2016 Aralık ayında, Cumhurbaşkanlığı sarayında düzenlenen ödül töreninde, bilim insanı ve yazar Sayın Alev ALATLI tarihi bir konuşma yaptı. Alatlı’nın konuşmasından bazı bölümler:
“Asıl olan hakkın helal edilmiş olmasıdır, helalleşmek olmalıdır. Helalleşmek mahkemede dava kazanmaktan daha üstün olmalıdır. Çünkü her yasal olan helal değildir.”
“Birisinin borcunu geri ödeyememesi nedeniyle el konulan konutunun haraç mezat satılması yasal olabilir, ama onu satın alman helal değildir”
“İmar ruhsatı alan bir müteahhit şehrin ufkuna tecavüz ederken yasal olarak suçsuzdur ama yaptığı iş helal değildir.”
“Yeni ve çok daha ucuz bir enerji türünün pazara girmesini engellemek üzere üretim haklarını satın alan ve sümen altı eden bir petrol şirketi yasal olarak suçsuzdur ancak yaptığı iş helal değildir.”
“Raf ömrünü uzatmak için ekmeğin içine kanserojen madde koyan fırıncının yaptığı, formülü ambalajın içine koyduğu sürece yasal ancak helal değildir.”
“21. yüzyılın en yaman toplum projesi helal olanı yasal olanla örtüştürmek olsa gerek.”
“Kadim değerlerle rabıtası zedelenen özgürlüklerin şerden yana bükülmelerini önlemenin yollarını bulmak zorundayız.”
“Yasaların tanıdığı haklardan insanlık veya Allah adına feragat etmenin garipsenmediği bir yeni düzen getirmek zorundayız.”
“Tarihin bize öğrettiği önemli bir şey var: İster en mükemmel yönetim sistemini ister ekonomik kalkınmayı gerçekleştirmiş olsun, Bir medeniyetin sevgi ve nefis terbiyesi dumura uğramış, manevi enerjisi tükenmiş ise o medeniyeti; ne Birleşmiş Milletler tüzüğü ne Helsinki beyannamesi ne AİHM mevzuatı nede en üstün silahlar kurtarabilir.”
Kıymetli okurlarım, bu yazı yaklaşık 5 dakikalık bir video konuşmasından alıntı. Konuşmanın tamamını dinleme fırsatım olmadı. Ancak bu kadarı da fazlasıyla yeterli bence.
Etrafıma bakınca haramın veya ahlaksızlığın gövdeyi götürdüğünü görüyorum.
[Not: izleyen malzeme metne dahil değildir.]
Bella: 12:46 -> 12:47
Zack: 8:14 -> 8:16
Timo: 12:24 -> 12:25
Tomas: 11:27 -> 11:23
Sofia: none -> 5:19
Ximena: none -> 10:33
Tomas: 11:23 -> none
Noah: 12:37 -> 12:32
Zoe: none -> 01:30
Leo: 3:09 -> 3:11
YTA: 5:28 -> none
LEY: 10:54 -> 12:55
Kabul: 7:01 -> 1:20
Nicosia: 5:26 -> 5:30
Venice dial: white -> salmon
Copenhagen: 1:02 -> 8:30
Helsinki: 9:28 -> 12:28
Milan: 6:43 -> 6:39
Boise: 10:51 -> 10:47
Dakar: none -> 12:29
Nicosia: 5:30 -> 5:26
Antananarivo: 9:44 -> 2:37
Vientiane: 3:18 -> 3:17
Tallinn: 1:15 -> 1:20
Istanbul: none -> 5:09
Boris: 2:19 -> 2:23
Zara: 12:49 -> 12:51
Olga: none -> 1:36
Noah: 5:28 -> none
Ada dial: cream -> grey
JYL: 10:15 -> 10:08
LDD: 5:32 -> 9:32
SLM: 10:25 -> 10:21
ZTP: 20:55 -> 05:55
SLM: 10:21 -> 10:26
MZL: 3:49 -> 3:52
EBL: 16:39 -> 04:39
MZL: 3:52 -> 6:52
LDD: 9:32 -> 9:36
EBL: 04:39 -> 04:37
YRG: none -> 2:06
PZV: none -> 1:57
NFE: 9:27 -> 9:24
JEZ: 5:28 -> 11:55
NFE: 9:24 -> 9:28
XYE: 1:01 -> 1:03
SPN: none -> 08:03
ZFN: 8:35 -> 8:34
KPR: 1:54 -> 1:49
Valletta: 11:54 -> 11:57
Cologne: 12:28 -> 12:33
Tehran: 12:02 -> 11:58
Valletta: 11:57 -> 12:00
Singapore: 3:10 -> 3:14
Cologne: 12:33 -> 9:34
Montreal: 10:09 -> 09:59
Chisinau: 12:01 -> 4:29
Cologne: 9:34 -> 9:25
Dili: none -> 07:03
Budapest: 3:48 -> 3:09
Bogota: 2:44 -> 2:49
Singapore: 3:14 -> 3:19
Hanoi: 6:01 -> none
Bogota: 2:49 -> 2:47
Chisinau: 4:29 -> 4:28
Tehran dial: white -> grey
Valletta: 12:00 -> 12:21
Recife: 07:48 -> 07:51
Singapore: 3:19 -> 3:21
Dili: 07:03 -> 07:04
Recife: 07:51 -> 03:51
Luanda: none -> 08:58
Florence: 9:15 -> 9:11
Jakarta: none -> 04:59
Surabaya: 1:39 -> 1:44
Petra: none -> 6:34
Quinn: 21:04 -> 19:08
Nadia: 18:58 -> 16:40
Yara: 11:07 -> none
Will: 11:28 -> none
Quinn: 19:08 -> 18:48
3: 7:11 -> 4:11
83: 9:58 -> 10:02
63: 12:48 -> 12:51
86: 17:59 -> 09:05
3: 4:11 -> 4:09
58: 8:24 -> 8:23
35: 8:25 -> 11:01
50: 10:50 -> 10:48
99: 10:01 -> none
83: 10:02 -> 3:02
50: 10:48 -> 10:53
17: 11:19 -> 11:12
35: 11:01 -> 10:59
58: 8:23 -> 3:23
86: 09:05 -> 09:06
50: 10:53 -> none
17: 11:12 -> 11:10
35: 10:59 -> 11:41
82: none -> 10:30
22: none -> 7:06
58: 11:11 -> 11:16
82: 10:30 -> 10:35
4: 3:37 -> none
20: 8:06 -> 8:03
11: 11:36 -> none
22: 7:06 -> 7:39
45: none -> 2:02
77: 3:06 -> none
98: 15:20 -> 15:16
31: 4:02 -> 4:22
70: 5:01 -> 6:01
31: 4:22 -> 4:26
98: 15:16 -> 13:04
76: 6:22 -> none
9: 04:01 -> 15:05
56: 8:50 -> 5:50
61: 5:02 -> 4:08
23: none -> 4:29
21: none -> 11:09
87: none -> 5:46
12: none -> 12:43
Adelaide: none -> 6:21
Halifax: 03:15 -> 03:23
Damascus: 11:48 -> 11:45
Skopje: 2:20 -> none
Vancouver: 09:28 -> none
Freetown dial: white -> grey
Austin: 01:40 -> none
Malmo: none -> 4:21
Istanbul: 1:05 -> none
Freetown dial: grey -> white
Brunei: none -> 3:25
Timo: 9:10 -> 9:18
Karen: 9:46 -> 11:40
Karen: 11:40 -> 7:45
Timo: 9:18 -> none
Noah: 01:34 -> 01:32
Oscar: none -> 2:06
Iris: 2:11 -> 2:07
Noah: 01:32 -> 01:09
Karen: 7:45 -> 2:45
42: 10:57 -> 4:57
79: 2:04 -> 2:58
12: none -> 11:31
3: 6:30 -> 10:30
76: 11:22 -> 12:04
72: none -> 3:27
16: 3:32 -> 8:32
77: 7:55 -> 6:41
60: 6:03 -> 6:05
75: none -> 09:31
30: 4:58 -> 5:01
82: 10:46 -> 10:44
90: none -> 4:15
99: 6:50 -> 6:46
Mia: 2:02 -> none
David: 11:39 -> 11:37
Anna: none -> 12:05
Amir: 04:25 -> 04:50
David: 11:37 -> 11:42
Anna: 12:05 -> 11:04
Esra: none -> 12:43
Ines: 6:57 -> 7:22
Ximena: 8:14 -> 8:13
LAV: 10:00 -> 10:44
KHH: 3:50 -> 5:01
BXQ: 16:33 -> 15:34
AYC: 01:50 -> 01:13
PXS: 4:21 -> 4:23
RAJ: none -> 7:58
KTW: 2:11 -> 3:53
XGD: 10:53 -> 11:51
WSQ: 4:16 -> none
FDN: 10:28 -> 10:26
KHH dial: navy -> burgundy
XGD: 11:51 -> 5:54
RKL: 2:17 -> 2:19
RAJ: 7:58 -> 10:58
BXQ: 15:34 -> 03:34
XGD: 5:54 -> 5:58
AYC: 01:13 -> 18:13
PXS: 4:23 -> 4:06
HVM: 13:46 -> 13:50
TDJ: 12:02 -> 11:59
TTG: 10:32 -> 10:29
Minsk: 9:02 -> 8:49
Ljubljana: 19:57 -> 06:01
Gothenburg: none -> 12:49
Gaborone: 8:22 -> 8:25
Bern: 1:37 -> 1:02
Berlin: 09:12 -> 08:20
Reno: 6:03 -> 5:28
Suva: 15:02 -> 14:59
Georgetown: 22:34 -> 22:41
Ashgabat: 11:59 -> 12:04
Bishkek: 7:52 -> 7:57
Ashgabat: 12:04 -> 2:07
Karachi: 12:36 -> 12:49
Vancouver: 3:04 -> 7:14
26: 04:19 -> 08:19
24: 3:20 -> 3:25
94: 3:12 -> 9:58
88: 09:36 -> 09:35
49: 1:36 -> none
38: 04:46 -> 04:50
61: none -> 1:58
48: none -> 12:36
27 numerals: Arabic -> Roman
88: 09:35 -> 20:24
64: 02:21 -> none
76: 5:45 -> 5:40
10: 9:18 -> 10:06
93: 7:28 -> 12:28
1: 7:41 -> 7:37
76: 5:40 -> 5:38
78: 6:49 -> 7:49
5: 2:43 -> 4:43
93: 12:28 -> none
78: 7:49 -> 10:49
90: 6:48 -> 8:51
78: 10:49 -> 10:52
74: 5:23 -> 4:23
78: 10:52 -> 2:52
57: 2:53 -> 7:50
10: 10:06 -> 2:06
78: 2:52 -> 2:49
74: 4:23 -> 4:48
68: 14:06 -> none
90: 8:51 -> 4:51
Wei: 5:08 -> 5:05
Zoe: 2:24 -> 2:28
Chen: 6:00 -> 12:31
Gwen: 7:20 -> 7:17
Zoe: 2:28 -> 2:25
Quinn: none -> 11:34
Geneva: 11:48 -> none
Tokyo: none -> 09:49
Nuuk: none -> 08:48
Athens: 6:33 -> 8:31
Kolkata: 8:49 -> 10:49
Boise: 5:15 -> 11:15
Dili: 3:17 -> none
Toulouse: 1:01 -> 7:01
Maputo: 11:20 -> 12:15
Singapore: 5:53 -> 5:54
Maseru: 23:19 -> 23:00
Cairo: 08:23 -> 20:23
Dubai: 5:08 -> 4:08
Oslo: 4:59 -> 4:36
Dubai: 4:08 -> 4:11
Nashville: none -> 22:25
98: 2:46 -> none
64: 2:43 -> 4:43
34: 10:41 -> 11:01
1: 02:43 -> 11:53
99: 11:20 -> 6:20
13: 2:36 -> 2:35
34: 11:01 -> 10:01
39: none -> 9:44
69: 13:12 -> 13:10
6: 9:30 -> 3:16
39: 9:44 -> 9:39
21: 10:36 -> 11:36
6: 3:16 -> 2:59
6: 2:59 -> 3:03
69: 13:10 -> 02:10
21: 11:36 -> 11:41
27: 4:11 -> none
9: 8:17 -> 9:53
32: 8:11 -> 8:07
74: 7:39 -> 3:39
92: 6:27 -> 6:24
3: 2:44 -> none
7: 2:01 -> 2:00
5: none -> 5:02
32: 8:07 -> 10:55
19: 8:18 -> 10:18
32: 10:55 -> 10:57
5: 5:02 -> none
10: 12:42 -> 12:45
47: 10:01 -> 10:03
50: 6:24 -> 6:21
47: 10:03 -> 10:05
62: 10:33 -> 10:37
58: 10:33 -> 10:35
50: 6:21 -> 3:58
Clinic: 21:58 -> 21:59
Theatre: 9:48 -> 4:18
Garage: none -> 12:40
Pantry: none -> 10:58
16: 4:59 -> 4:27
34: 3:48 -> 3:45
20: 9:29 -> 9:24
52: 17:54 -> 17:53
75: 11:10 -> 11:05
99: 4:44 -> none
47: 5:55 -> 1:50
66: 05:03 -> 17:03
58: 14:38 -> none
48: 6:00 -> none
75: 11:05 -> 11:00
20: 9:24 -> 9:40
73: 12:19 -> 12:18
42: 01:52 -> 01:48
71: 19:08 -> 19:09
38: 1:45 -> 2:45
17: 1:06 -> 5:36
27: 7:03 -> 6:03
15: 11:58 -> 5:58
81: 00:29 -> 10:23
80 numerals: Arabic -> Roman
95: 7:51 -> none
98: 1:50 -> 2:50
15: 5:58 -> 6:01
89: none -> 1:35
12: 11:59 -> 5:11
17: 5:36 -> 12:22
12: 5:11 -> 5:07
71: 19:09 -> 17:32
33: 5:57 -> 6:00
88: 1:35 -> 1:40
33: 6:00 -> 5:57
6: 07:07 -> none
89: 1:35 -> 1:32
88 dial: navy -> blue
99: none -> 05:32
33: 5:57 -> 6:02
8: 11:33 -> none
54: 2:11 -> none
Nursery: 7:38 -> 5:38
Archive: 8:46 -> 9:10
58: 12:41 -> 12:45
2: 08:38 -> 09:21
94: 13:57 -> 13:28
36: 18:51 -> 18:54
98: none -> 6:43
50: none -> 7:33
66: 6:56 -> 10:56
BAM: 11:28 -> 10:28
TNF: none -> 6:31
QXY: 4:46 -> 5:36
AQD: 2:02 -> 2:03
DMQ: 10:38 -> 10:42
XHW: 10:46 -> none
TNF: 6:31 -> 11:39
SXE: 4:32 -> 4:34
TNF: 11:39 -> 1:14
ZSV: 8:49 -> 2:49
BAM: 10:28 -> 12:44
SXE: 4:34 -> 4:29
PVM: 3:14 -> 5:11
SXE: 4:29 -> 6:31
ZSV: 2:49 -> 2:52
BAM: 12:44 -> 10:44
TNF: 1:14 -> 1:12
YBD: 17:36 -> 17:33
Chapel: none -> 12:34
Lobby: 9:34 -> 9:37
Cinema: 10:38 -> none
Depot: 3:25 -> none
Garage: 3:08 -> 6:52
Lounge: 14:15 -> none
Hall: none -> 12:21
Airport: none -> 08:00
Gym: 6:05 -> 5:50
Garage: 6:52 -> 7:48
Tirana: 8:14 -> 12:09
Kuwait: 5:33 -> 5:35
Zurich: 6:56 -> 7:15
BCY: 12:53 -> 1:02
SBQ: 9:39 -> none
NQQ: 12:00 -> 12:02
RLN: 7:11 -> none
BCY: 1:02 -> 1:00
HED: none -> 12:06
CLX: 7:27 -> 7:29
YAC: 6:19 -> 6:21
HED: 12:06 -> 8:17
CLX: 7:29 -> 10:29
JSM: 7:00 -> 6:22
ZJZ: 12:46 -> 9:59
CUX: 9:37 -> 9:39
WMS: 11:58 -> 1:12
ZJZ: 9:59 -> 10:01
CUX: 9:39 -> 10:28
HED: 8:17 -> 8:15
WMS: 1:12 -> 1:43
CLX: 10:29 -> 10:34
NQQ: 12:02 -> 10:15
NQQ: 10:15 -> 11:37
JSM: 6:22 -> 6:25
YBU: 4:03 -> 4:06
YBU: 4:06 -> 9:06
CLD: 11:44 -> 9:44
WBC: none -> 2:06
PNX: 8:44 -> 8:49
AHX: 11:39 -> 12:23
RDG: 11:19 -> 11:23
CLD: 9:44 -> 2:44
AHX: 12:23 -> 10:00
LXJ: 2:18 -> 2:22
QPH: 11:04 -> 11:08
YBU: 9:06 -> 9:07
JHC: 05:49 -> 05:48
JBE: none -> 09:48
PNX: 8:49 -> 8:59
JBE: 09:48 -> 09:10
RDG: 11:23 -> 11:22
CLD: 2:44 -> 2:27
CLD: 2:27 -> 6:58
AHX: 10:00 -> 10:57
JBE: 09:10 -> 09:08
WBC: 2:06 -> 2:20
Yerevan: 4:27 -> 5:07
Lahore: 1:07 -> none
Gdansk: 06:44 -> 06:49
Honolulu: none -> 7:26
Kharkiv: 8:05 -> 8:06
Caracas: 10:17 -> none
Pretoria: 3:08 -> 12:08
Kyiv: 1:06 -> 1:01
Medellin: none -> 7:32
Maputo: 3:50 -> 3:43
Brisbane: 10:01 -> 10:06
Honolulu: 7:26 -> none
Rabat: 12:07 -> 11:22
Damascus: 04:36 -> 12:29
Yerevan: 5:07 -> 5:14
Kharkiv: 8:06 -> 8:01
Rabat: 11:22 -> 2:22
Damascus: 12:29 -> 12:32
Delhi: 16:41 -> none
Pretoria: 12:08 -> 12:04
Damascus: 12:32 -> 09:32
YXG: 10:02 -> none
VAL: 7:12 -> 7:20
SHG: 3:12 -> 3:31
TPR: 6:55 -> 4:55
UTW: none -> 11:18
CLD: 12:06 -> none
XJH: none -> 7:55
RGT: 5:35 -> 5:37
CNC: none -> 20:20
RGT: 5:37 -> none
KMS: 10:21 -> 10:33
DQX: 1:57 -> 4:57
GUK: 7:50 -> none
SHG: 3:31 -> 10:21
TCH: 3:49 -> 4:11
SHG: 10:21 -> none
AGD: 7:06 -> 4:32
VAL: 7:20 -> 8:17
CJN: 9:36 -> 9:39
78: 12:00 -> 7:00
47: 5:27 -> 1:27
Yukarıdaki tespitler çerçevesinde başka bir sürü örnek verilebilir. Bu örneklerin bir kısmı direk helal olmayan, bir kısmı da şüpheli durumda olup eninde sonunda harama götürür.
Bana göre sokaktan gelenle kartvizitle gelen arasında gözetilen her fark şüpheli konumundadır.
Bunu yapanların iflahı mümkün değil, hoş 750 bin Ordu’ludan tek tek helallik alma şansları yok, bu harama bulaşmış olanların böyle bir derdi de olmaz zaten.
Üzüldüğüm tarafı, bu ahlaksız takımının bu soytarılığı çocuklarına bulaştırıyor olmasıdır. Çünkü çocuklarımız özünde masumdur.